### About this task
Copy everything from the line containing "What is the largest slice in the pie chart?" down to the line containing "inst_retired_any_p", replacing "slice" with "segment" and leaving all else unchanged.

### Given information
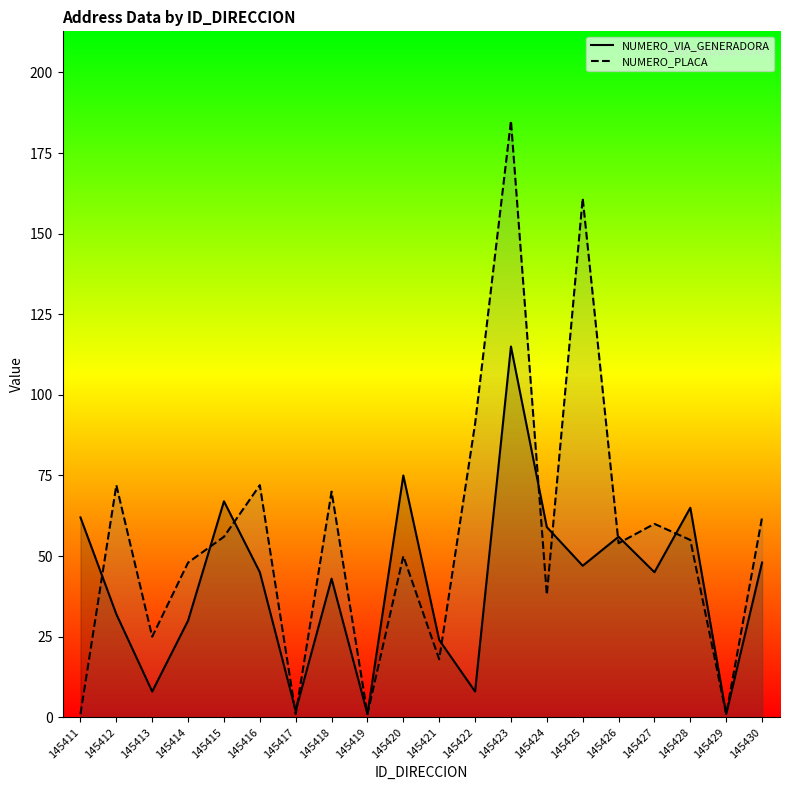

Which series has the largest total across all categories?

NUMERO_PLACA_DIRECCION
...
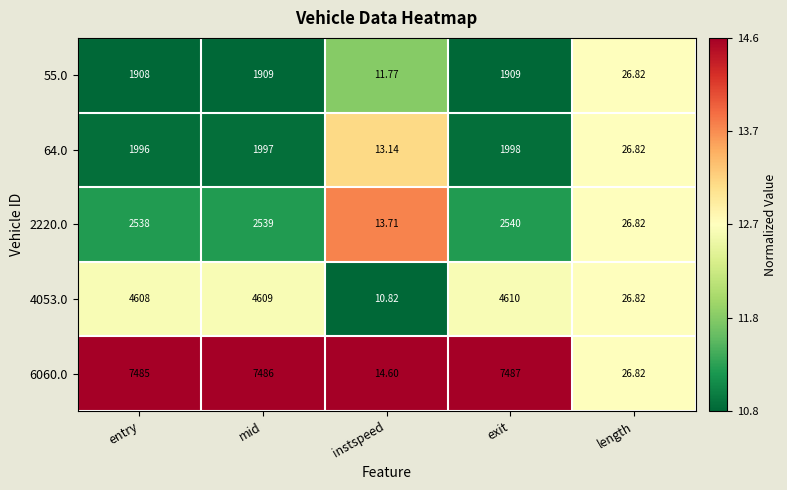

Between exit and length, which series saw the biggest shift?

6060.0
---
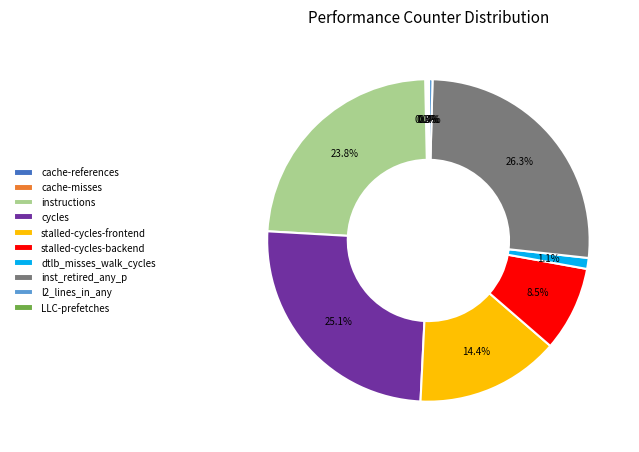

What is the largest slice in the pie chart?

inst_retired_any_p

### Answer section
What is the largest segment in the pie chart?

inst_retired_any_p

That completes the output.